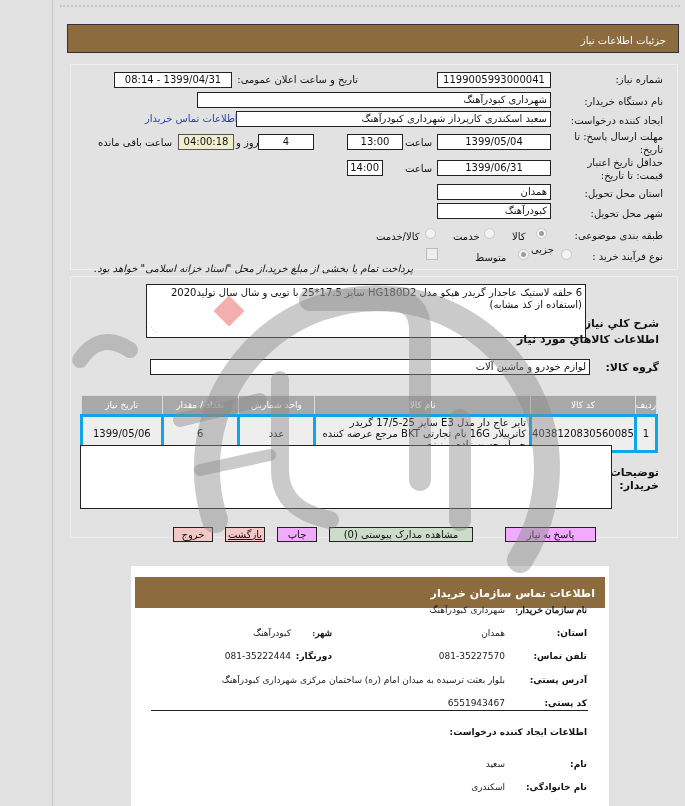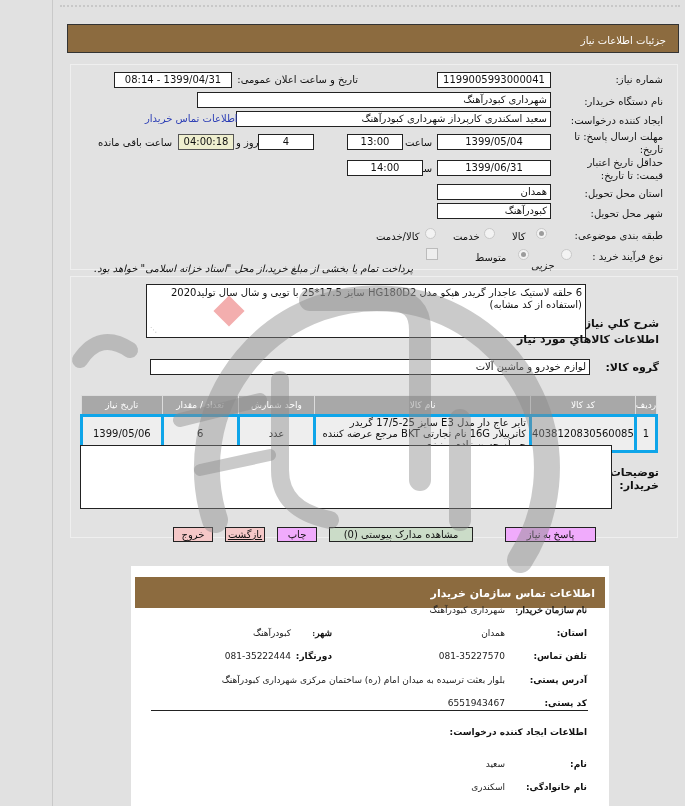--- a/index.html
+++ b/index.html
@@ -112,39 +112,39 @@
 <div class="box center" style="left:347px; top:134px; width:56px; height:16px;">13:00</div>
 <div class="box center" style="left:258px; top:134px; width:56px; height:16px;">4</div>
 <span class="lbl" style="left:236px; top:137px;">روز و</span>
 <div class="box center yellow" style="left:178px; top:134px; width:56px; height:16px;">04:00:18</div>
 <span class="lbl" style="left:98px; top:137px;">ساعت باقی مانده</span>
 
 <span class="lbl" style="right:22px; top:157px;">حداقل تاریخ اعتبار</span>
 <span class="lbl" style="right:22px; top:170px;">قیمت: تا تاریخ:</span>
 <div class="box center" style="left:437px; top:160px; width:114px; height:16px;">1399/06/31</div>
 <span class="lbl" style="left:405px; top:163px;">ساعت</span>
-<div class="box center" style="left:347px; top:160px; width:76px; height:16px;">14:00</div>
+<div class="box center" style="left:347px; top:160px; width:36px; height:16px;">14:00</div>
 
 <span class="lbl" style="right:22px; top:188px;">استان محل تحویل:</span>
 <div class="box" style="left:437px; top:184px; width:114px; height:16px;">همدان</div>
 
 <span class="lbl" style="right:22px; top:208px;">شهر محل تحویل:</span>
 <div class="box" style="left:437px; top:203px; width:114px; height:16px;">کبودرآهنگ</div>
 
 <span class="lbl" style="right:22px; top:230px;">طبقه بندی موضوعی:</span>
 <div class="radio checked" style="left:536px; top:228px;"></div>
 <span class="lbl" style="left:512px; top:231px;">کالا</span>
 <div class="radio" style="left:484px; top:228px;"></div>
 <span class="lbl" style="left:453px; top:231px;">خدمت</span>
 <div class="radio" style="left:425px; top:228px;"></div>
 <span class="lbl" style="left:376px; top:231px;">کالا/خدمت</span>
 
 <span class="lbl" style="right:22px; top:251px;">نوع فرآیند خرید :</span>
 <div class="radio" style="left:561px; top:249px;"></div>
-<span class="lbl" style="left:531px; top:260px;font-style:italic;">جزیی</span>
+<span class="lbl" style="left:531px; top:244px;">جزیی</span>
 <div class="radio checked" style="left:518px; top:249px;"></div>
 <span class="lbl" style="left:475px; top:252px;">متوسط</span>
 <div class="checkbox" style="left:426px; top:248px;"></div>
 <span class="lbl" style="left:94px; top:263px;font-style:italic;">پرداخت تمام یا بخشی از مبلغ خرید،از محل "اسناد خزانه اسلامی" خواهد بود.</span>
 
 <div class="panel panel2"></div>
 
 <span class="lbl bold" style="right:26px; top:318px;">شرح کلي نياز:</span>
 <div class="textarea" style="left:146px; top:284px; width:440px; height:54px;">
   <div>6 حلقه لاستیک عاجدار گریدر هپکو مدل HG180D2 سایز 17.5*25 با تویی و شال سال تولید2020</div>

**What the task asks**: Omit the pictures and write out the remaining data exactly.

**Response to the exercise**:
--- a/index.html
+++ b/index.html
@@ -112,39 +112,39 @@
 <div class="box center" style="left:347px; top:134px; width:56px; height:16px;">13:00</div>
 <div class="box center" style="left:258px; top:134px; width:56px; height:16px;">4</div>
 <span class="lbl" style="left:236px; top:137px;">روز و</span>
 <div class="box center yellow" style="left:178px; top:134px; width:56px; height:16px;">04:00:18</div>
 <span class="lbl" style="left:98px; top:137px;">ساعت باقی مانده</span>
 
 <span class="lbl" style="right:22px; top:157px;">حداقل تاریخ اعتبار</span>
 <span class="lbl" style="right:22px; top:170px;">قیمت: تا تاریخ:</span>
 <div class="box center" style="left:437px; top:160px; width:114px; height:16px;">1399/06/31</div>
 <span class="lbl" style="left:405px; top:163px;">ساعت</span>
-<div class="box center" style="left:347px; top:160px; width:76px; height:16px;">14:00</div>
+<div class="box center" style="left:347px; top:160px; width:36px; height:16px;">14:00</div>
 
 <span class="lbl" style="right:22px; top:188px;">استان محل تحویل:</span>
 <div class="box" style="left:437px; top:184px; width:114px; height:16px;">همدان</div>
 
 <span class="lbl" style="right:22px; top:208px;">شهر محل تحویل:</span>
 <div class="box" style="left:437px; top:203px; width:114px; height:16px;">کبودرآهنگ</div>
 
 <span class="lbl" style="right:22px; top:230px;">طبقه بندی موضوعی:</span>
 <div class="radio checked" style="left:536px; top:228px;"></div>
 <span class="lbl" style="left:512px; top:231px;">کالا</span>
 <div class="radio" style="left:484px; top:228px;"></div>
 <span class="lbl" style="left:453px; top:231px;">خدمت</span>
 <div class="radio" style="left:425px; top:228px;"></div>
 <span class="lbl" style="left:376px; top:231px;">کالا/خدمت</span>
 
 <span class="lbl" style="right:22px; top:251px;">نوع فرآیند خرید :</span>
 <div class="radio" style="left:561px; top:249px;"></div>
-<span class="lbl" style="left:531px; top:260px;font-style:italic;">جزیی</span>
+<span class="lbl" style="left:531px; top:244px;">جزیی</span>
 <div class="radio checked" style="left:518px; top:249px;"></div>
 <span class="lbl" style="left:475px; top:252px;">متوسط</span>
 <div class="checkbox" style="left:426px; top:248px;"></div>
 <span class="lbl" style="left:94px; top:263px;font-style:italic;">پرداخت تمام یا بخشی از مبلغ خرید،از محل "اسناد خزانه اسلامی" خواهد بود.</span>
 
 <div class="panel panel2"></div>
 
 <span class="lbl bold" style="right:26px; top:318px;">شرح کلي نياز:</span>
 <div class="textarea" style="left:146px; top:284px; width:440px; height:54px;">
   <div>6 حلقه لاستیک عاجدار گریدر هپکو مدل HG180D2 سایز 17.5*25 با تویی و شال سال تولید2020</div>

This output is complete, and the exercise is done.